• **Extract to read**:
We think the internet can’t be saved. The way things are going, MEGACORP will always control our apps and services because we can no longer run them ourselves.
The only way out of this mess is with a completely new platform that’s owned and controlled by its users.
Urbit is a new OS and peer-to-peer network that’s simple by design, built to last forever, and 100% owned by its users. Under the hood, Urbit is a clean-slate software stack compact enough that an individual developer can understand and control it completely.
We built this new stack to give people a single integrated tool for communicating and building communities – a tool they can trust, control, and extend to their liking. We want to do away with the terrible user experience of the current ‘frankenstack’ of apps and services that we all use today.
Urbit is designed to become an effective, customizable productivity tool for collaborators, and a calm noninvasive communication tool for friends and families.
This probably sounds crazy, so let’s get concrete and talk about (1) Urbit as a piece of technology and (2) Urbit as a user experience.
1 - Technology
Technically, Urbit is two components: Urbit OS and Urbit ID.
Both are completely open source and MIT licensed.
Urbit OS is a new, carefully architected software stack: a VM, programming language and kernel designed to run software for an individual.
Urbit OS is a program that runs on almost any cloud server, most laptops and many phones: anything with Unix and an internet connection. Urbit OS is completely sealed from the system it runs on, sort of like WASM or the JVM. We sometimes call it an ‘overlay OS’.
In an Urbit world, each person has their own Urbit OS node, or ‘urbit’. Your urbit is secure and private to you and entirely under your control. When you want to connect with others, you connect to their urbit directly — rather than going through a centralized service.

• **Records supplied**:
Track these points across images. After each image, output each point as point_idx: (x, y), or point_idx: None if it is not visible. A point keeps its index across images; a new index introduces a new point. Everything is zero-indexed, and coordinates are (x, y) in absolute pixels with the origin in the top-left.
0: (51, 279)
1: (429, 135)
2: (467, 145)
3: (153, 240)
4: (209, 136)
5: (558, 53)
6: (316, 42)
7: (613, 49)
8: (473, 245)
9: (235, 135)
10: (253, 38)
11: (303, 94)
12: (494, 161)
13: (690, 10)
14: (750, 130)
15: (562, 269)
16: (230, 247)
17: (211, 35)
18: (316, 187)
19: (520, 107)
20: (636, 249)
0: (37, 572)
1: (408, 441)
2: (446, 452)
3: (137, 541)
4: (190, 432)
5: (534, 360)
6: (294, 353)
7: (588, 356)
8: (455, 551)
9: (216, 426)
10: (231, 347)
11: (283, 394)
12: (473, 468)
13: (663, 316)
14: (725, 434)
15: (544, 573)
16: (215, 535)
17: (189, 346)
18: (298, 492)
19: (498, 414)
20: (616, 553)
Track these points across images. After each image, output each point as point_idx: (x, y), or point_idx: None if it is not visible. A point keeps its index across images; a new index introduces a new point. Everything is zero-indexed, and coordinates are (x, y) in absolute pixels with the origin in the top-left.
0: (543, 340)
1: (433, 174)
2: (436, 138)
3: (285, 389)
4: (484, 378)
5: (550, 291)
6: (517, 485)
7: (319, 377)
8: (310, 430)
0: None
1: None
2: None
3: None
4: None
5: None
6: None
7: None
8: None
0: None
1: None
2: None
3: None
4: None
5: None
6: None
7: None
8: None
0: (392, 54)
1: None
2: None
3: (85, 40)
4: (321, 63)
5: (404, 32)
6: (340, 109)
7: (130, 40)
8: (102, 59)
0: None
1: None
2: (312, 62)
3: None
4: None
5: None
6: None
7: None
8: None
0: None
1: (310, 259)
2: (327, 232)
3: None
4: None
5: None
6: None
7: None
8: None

• **To be done**:
a: Answer these from the Urbit overview, marking each answer with the same numeral:
(i) What two components make up Urbit on the technical side?
(ii) Under what license are both components released?
(iii) To what does the overview liken the way Urbit OS is sealed from its host system?
b: Condense the paragraph of the Urbit overview that begins "Urbit OS is a program that runs" into a short bulleted list that keeps its main facts.
The records are separate material and are unrelated to the Urbit overview.

• **Worked solutions**:
a:
(i) Urbit OS and Urbit ID.
(ii) The MIT license.
(iii) WASM or the JVM.

b:
- Runs on almost any cloud server, most laptops and many phones: anything with Unix and an internet connection.
- Completely sealed from the system it runs on, somewhat like WASM or the JVM.
- Sometimes called an "overlay OS."